Grads share small-town connection
Students’ experiences at Cheney High School are marked not only by our small and close-knit high school community but also by the small town in which we’ve grown up.
Asking around the senior class, you are sure to get mixed feelings.
There are those who love Cheney for all it is, those who hate it just as much, and certainly plenty who have enjoyed their time here but are very ready to move on.
None of us can deny, however, that the small-town experience has shaped our years here.
Bonded together in sixth grade, every Cheney student became perhaps closer than desired in the narrow hallways of our one and only Cheney Middle School. There it began, our saga.
Consistent with the nature of a small town like Cheney, we knew that the majority of us would be together for the next seven years, having no other choices in the middle or high school markets.
Across the wide spectrum of personalities and backgrounds, we shared the common experience of Cheney. We shared a bomb shelter middle school (for those of you on whom this remark is lost, well, come out to Cheney and see for yourselves).

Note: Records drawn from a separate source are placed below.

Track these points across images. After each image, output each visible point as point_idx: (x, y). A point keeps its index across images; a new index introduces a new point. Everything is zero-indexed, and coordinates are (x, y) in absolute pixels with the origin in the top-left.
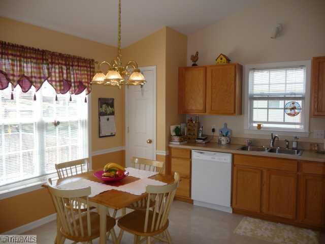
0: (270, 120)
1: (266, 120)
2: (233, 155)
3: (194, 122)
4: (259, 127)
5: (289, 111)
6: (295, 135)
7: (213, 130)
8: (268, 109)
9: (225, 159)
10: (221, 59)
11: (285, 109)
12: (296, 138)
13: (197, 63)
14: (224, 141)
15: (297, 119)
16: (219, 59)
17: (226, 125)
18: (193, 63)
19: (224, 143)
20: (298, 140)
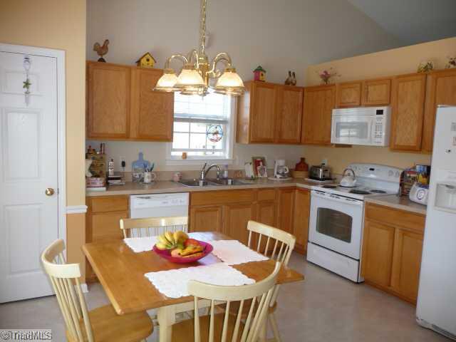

We shared mediocre P.E. swing dancing and good ol’ “Oh Johnny Oh.” We shared freshman health class, where we learned things such as the oddities of lonely old men.
We shared sleep-deprived days resulting from our common procrastination (did someone mention a plant project?). We shared WASL testing and the bitter truth that there was no getting out of it.
We shared football games, dances, concerts, test anxieties, answers and even homework on occasion (sorry, Mr. Straulser). We shared stories from a teacher with seven-some birthdates and jokes about a few teachers who’ve grown less than a healthy head of hair, and we’ve been careful not to share business tips because we know that “opportunity costs.”
Together, the Cheney Class of 2006 has come to know our community. Even a trip to the grocery store might contain a chat with the parent of a childhood friend, an awkward “hello” to a current teacher or a conversation with your classmate, the bag boy.
We know Cheney, and we know each other. We are bonded by our community, able to laugh when kids from Spokane act as though Cheney is a far-off mystical land.
But soon, all of this will come to a much-needed, but perhaps a little scary, end.
As we near the long-anticipated moment of graduation, all of these things we’ve shared seem so long gone. The very town that has connected our class for so long now acts as our great divider.
Each one of us must decide whether we wish to continue our small-town tradition or break free and explore the big-city life. And so we stand, separated into 1) those who choose to move to a big city, 2) those who choose to move to another small town, 3) those who choose to stay in Cheney, and 4) those whose parents have guilted them into choosing to stay in Cheney.
And there it is, as simple as that, the fork in our road, our futures in a (very small) nutshell.